BEGIN Supplied text

What went wrong at India's Yes Bank?

Written by || March 26 2020

Yes Bank, one of India's largest private lenders, posted a US$2.5 billion loss in the October-December period as non-performing assets surged to 19% from just 2% a year earlier. To stymie further deterioration, the Reserve Bank of India (RBI) stepped in and took over Yes Bank in February. The bank's founder, billionaire Rana Kapoor, was arrested and accused of money laundering and taking kickbacks. Kapoor denies the charges.

Yes Bank's downfall is a cautionary tale of what can happen when a lender in an ascendant emerging market gets too big too fast, while taking on excessive risk. Yes Bank was the most gung-ho of India's non-public lenders established in the past two decades. Deep-pocketed foreign investors liked its focus on growth, which helped Kapoor and his colleagues ensure a steady flow of funding.

In a March report, The Financial Times noted that Yes Bank engaged in some risky practices common among Indian banks in both the public and private sectors. Those included making large loans against collateral of uncertain value, for instance "personal guarantees" by tycoons.

At the same time, Yes introduced some unorthodox lending practices of its own. Besides interest rates, Yes also charged some borrowers one-time fees in exchange for extending loans. The fees were sometimes very high, but if borrowers agreed, Yes was, more often than not, willing extend credit to them. That likely encouraged the bank to take on some risky customers which may have been unable to get loans from Yes's competitors.

To be sure, Yes did not grow on the back of risky lending practices alone. The bank also made some savvy moves, in particular betting big on digital banking infrastructure. It was among the most proactive of Indian lenders in adopting the government's UPI interface for digital payments.

END Supplied text

## Problem statement
From the Yes Bank article, return the part that opens with the words containing "In a March report, The" and closes with "from Yes's competitors.", copied word for word.

BEGIN Extracted data

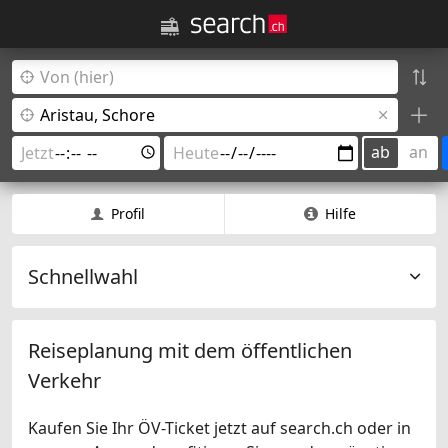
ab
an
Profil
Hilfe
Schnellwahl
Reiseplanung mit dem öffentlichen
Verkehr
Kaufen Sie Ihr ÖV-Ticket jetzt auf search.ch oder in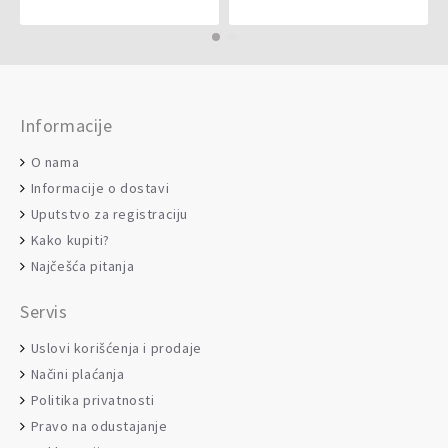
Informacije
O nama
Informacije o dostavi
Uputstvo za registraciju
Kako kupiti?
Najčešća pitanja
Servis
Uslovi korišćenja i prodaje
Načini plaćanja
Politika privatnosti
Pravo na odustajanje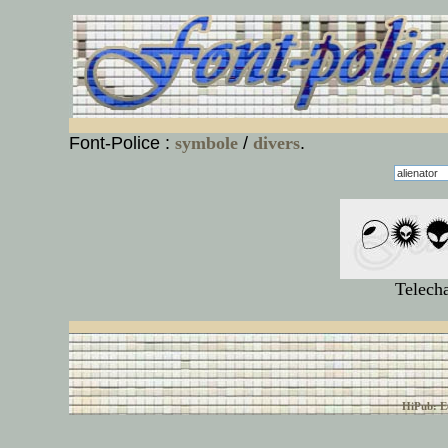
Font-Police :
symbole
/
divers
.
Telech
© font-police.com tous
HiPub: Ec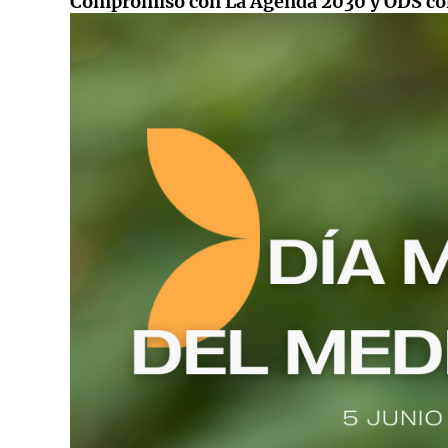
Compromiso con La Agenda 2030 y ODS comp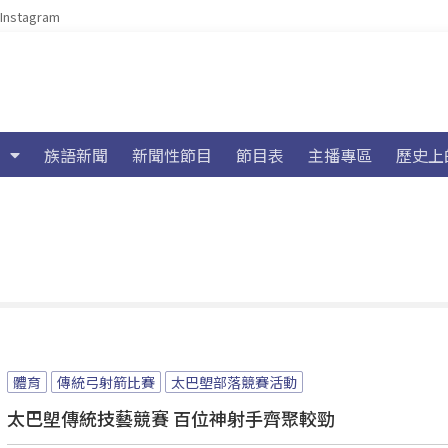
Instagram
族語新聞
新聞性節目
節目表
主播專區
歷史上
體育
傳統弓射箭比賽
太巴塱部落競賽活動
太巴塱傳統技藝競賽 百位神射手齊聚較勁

END Extracted data
BEGIN Extracted data

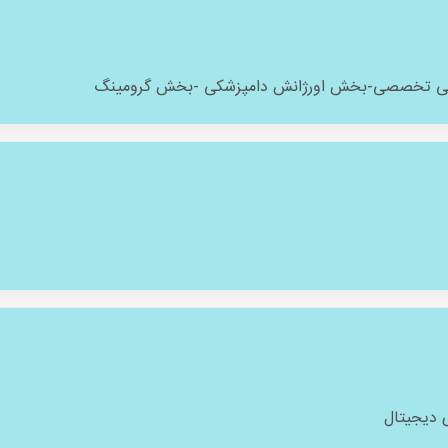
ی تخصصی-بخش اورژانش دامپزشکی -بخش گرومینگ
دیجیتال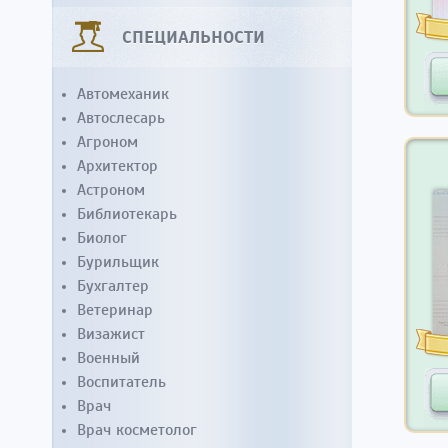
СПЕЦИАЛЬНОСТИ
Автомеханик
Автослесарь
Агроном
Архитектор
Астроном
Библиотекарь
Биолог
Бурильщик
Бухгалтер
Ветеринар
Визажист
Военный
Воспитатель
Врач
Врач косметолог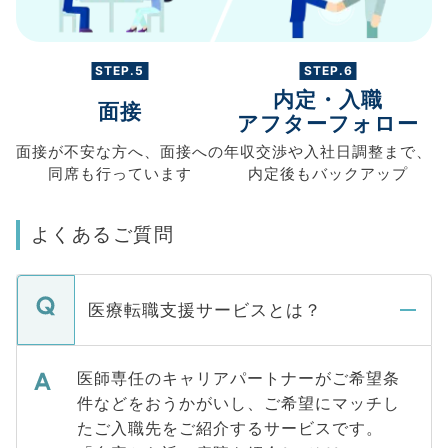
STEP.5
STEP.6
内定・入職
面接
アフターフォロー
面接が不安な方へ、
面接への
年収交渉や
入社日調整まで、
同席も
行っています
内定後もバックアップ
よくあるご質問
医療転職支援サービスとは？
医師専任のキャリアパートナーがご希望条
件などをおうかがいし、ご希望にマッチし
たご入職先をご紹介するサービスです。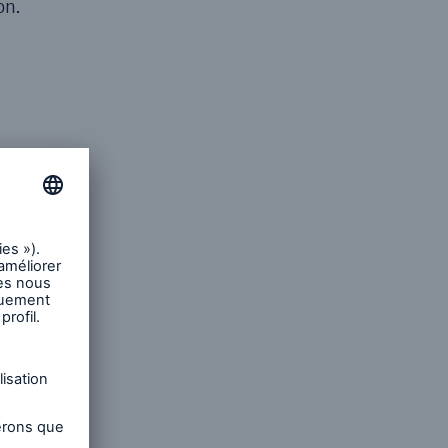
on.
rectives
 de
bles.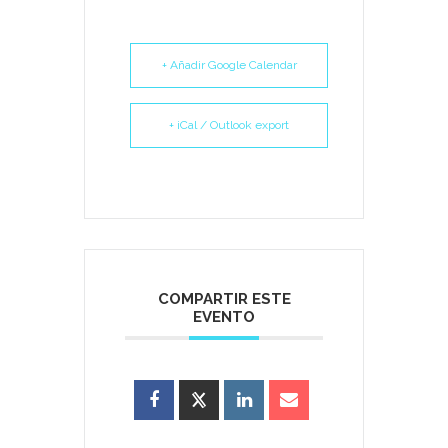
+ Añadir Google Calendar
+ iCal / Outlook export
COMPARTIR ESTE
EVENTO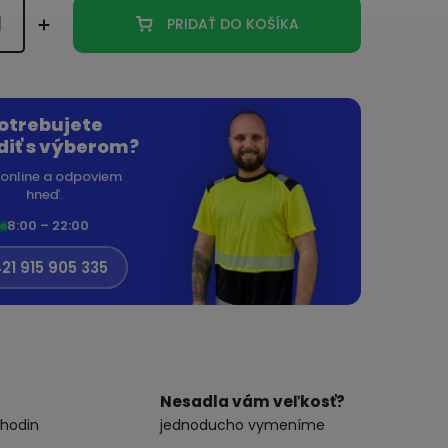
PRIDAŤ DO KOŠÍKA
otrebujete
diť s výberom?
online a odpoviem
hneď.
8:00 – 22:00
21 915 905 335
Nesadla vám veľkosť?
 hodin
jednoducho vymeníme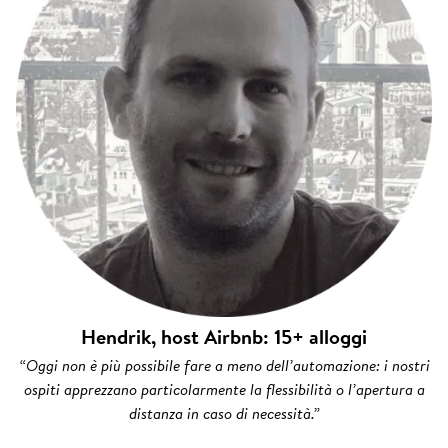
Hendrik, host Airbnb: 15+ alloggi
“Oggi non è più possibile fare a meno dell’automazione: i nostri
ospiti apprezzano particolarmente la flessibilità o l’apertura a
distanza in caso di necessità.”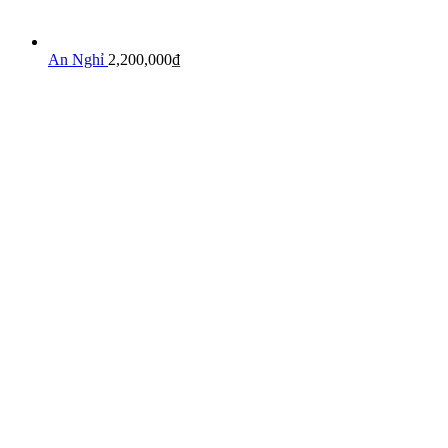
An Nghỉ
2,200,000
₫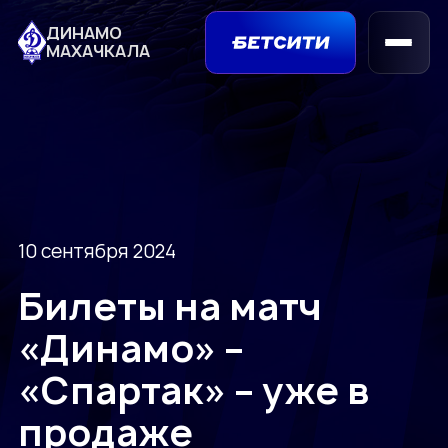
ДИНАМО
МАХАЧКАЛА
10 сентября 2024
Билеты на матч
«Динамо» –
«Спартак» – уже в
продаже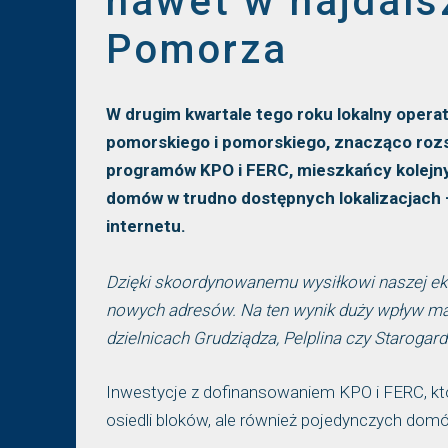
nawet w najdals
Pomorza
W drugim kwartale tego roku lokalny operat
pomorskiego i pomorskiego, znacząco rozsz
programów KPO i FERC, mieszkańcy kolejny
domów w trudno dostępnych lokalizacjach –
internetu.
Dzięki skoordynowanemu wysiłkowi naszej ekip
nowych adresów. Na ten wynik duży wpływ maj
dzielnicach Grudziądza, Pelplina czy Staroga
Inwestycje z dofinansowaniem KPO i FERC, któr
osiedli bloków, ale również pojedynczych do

END Extracted data

## Task answer
In a March report, The Financial Times noted that Yes Bank engaged in some risky practices common among Indian banks in both the public and private sectors. Those included making large loans against collateral of uncertain value, for instance "personal guarantees" by tycoons.

At the same time, Yes introduced some unorthodox lending practices of its own. Besides interest rates, Yes also charged some borrowers one-time fees in exchange for extending loans. The fees were sometimes very high, but if borrowers agreed, Yes was, more often than not, willing extend credit to them. That likely encouraged the bank to take on some risky customers which may have been unable to get loans from Yes's competitors.